I do have a pair of quibbles, but it’s a bit unclear as to whether they should be attributed to the original print or minor deficiencies in the transfer. First, a handful of shots are softer than the rest of the film -- while I’m happy Disney didn’t resort to slapping edge enhancement on the offending shots, the loss of clarity is still a slight (albeit infrequent) distraction. Second, there are a few scenes where Quaid looks quite flushed (specifically during his first visit to the hospital). It’s particularly jarring since Parker and Paige’s faces look milky and pale in adjacent shots. Ultimately, neither issue evolves into an outright problem, but videophiles will certainly take note of the brief discrepancies.

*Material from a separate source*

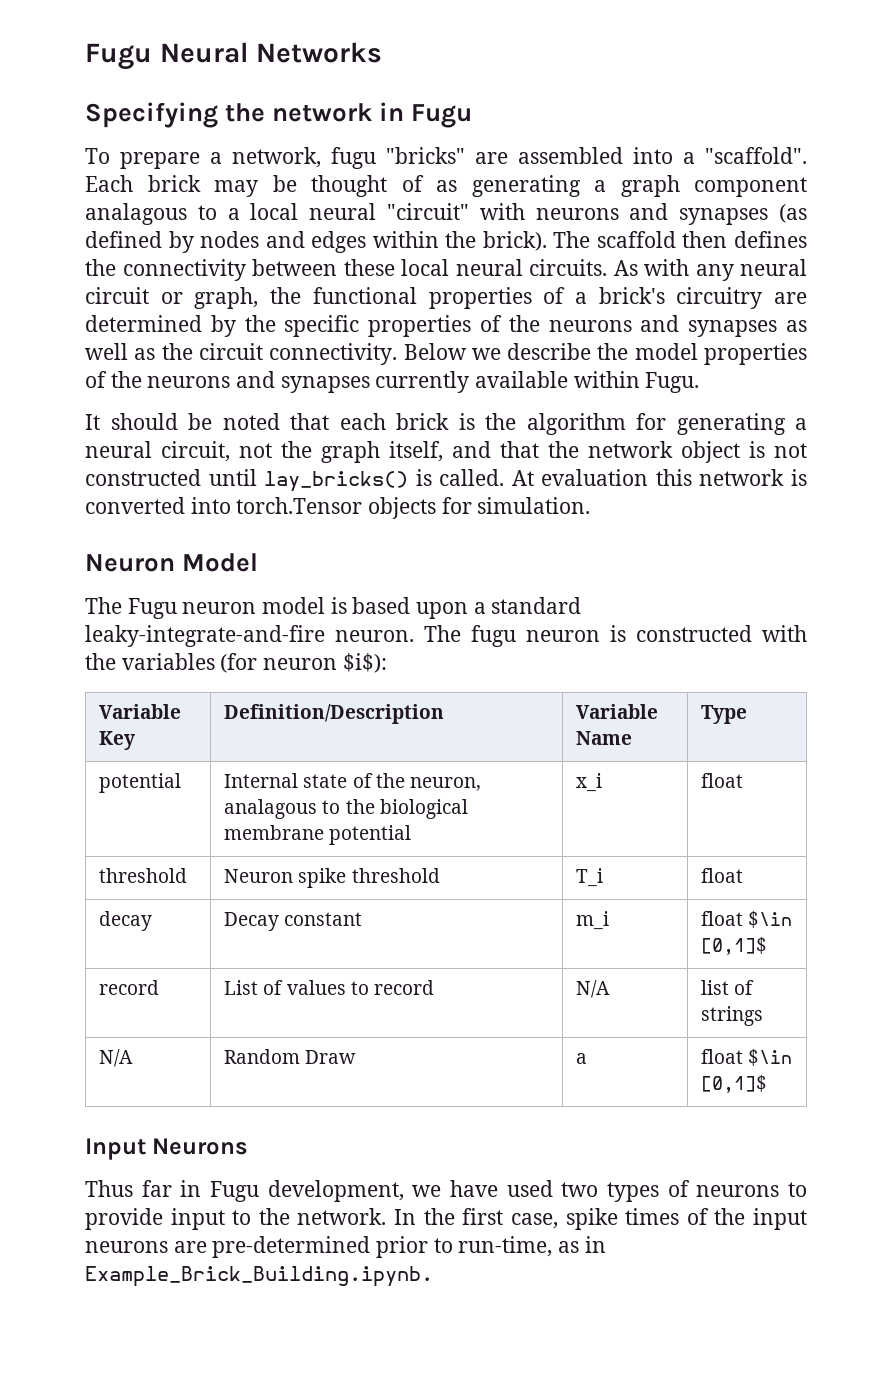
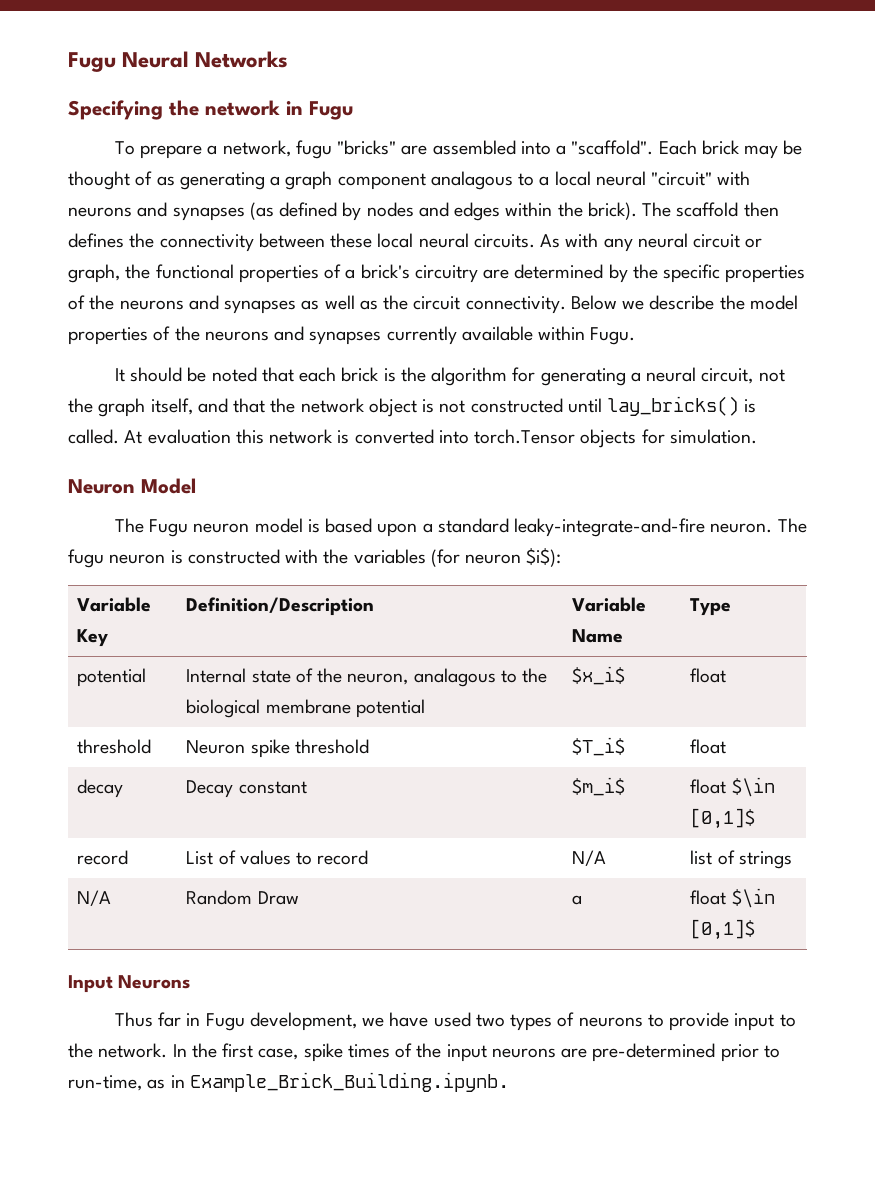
[576,773,603,792] x_i -> [572,666,626,685] $x_i$
[576,868,604,887] T_i -> [572,737,626,756] $T_i$
[576,911,610,930] m_i -> [572,777,626,796] $m_i$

It’s nice to see some studios throw their full technical support behind a film regardless of its inherent limitations. Despite the fact that ’Smart People’ is a quiet, quiet flick, Disney has still blessed the Blu-ray edition of the film with an uncompressed PCM 5.1 surround track (48kHz/ 24-Bit). Dialogue is crisp, nicely balanced across the front channels, and well prioritized in the mix -- I never had to strain to hear any lines, even when the actors dropped their voices to near-whispers. The whimsical, light-footed soundtrack sounds just as good, with clean instrumentation and sharp high-end tones. Unfortunately, there isn’t much else to praise here. The rear speakers kick in to support interior acoustics and general ambience, but there isn’t a lot to hear other than minor restaurant chatter and rustling books in a classroom. The track’s dynamics are underwhelming, my LFE channel got the week off, and there aren’t any standout sequences to be found.

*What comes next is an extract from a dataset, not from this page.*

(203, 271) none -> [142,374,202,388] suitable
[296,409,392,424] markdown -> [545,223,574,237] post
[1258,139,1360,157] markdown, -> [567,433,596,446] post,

Still, it’s tough to complain since a film like ‘Smart People’ would be absolutely ridiculous if it packed the sort of punch that accompanies a 5-star action or thriller track. Ultimately, ‘Smart People’ sounds as good as it’s ever going to sound… it just doesn’t have the oomph required to significantly set itself apart from the standard DVD (or the basic Dolby mix included on this release for that matter).

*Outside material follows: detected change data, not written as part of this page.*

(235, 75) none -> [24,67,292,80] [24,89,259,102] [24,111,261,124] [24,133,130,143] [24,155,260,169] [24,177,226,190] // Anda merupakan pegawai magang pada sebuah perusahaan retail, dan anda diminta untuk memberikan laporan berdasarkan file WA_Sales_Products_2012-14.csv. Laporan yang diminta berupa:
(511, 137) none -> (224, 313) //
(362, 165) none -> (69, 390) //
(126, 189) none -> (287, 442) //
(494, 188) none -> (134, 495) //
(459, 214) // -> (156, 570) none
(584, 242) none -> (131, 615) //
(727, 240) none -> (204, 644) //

’Smart People’ arrives on Blu-ray with the same efficient supplemental package that appears on the concurrently released DVD. “Efficient” may seem like a death sentence when it comes to special features, but don’t be too quick to judge. Despite the fact that the disc only includes the basics, the material contained therein is concise, extensive, and charming. My only gripe is that the video content is presented in standard definition.
I know there are plenty of people out there who hate flicks like ‘Smart People’ and wait anxiously by their keyboards to trash similar films across the net. Me? I really dug this foray into upper-class dysfunction and enjoyed my time with the characters, Poirier’s story, and the actors’ subtle performances. The film is well represented on Blu-ray. The disc features an excellent video transfer, a faithful (but underwhelming) uncompressed audio track, and a revealing (but limited) selection of supplements. I definitely wouldn’t recommend this one to everyone, but anyone who enjoys films like ‘Little Miss Sunshine,’ ‘The Royal Tenenbaums,’ or ‘Juno' should give ‘Smart People’ a spin.